4) « Couper le téléphone à 22 heures C’est le point de consensus des psys et des études : le portable nuit à la qualité du sommeil. Le nombre d’heures de repos diminue, l’endormissement est plus difficile, le sommeil plus léger. Donc, non, le téléphone ne doit pas remplacer le livre avant de se coucher, et ce n’est pas passer pour un ringard que de dire ça ! Comme les ados avouent avoir du mal à décrocher par eux-mêmes le soir, il est indispensable de mettre en place des couvre-feux, qui évolueront avec l’âge. Pour rappel, les spécialistes recommandent en moyenne neuf heures de sommeil par nuit. »

 

5) « Nourrir le quotidien familial » Stéphane Clerget, pédopsychiatre « Le contrôle parental à l’adolescence a toujours été difficile. Mais il y avait moyen hier de “verrouiller” son enfant, si j’ose dire. À présent, on a toujours la possibilité de confisquer le téléphone, mais j’observe que les parents ont le plus grand mal à s’y résoudre. Finalement, le plus efficace pour que ces jeunes ne passent pas leur temps happés par les écrans, c’est de nourrir au maximum le quotidien familial. La volonté de communiquer entre parents et enfants est plus forte que dans les générations précédentes, les jeunes se confient plus mais les vrais moments d’échange sont de plus en plus rares.
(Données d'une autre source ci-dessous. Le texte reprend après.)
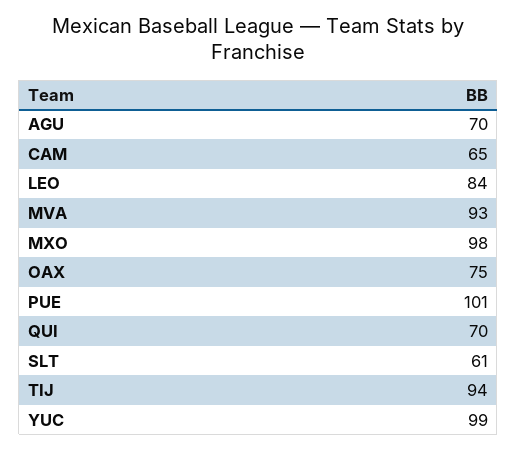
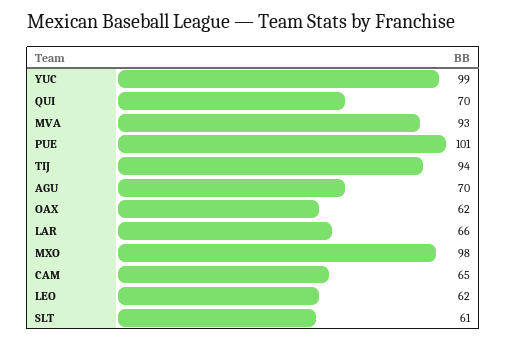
  {
    "AGU": 70,
    "CAM": 65,
-   "LEO": 84,
+   "LEO": 62,
    "MVA": 93,
    "MXO": 98,
-   "OAX": 75,
+   "OAX": 62,
    "PUE": 101,
    "QUI": 70,
    "SLT": 61,
    "TIJ": 94,
-   "YUC": 99
+   "YUC": 99,
+   "LAR": 66
  }

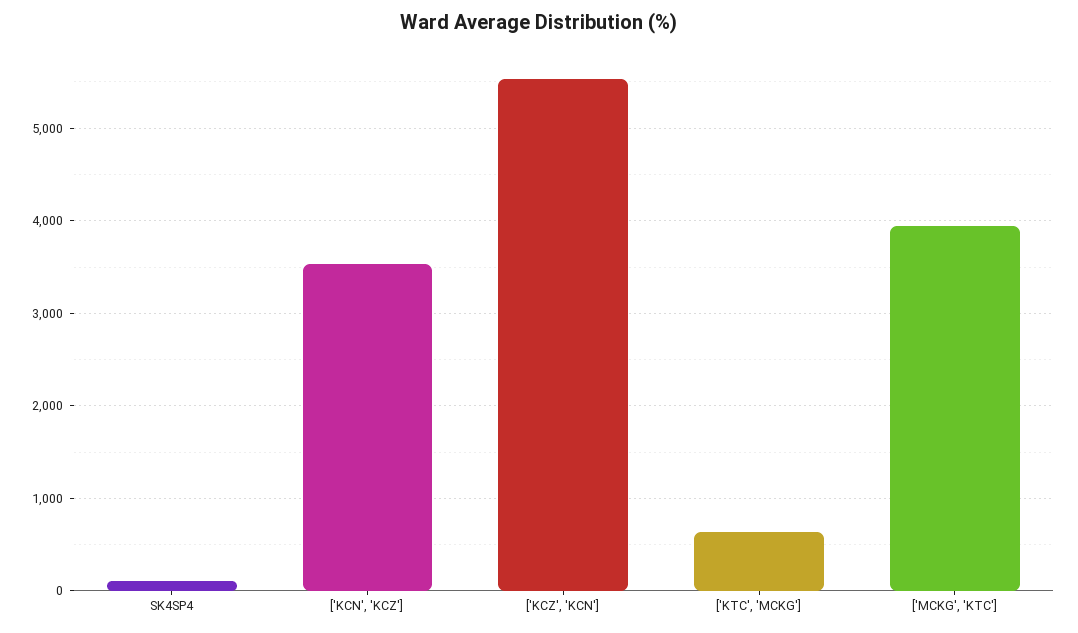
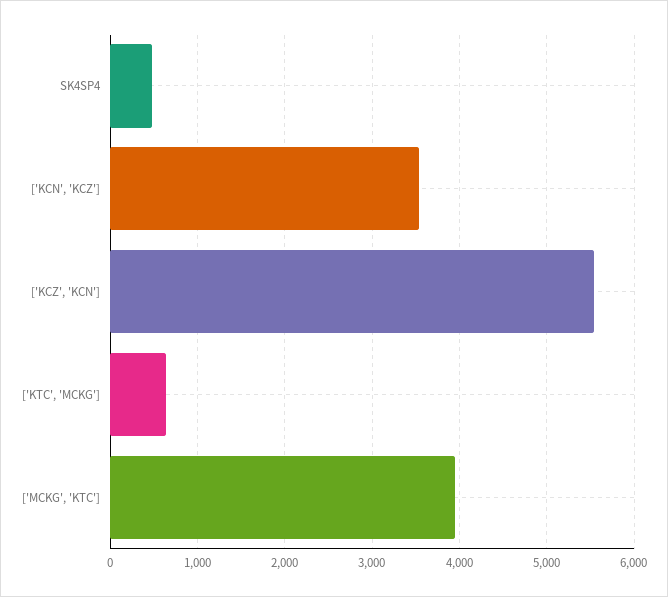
  {
-   "SK4SP4": 100,
+   "SK4SP4": 500,
    "['KCN', 'KCZ']": 3500,
    "['KCZ', 'KCN']": 5500,
    "['KTC', 'MCKG']": 600,
    "['MCKG', 'KTC']": 3900
  }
Il faut les provoquer, faire ensemble des activités artistiques, sportives ou ludiques. »

 

6) « Dis-moi combien tu pèses sur les réseaux, je te dirai si tu es cool. L’adolescence est une phase de construction, et celle-ci passe par la confrontation avec le regard des copains. « Le groupe des pairs du même âge assume un rôle central dans les procédures de socialisation des adolescents, puisque le mouvement d’émancipation de l’influence familiale s’opère parallèlement à un investissement intense dans les activités sociales avec les partenaires du même âge, explique le chercheur en psychologie, Michel Claes. Le phénomène de regroupement des adolescents semble être universel. »

 

7) Mieux vaut ne pas espionner ses enfants Par Danah Boyd, chercheuse en sciences humaines et sociales, spécialiste des médias sociaux et des jeunes « Le plus difficile dans votre rôle de parent, c’est de maintenir la confiance. Les nourrissons ont confiance en vous par leur nature même, mais cela se fane au fil du temps. Donc, espionner va miner cette confiance et créer un rapport malsain entre les parents et les enfants. Parfois, comme toute affirmation de la puissance, cela devient nécessaire, mais les parents doivent penser sur le long terme et se demander s’ils sont prêts à risquer leur relation avec leurs enfants juste pour les espionner. »

 

 

Source : « Portables : la face cachée des ados »de Céline Cabourg. Flammarion.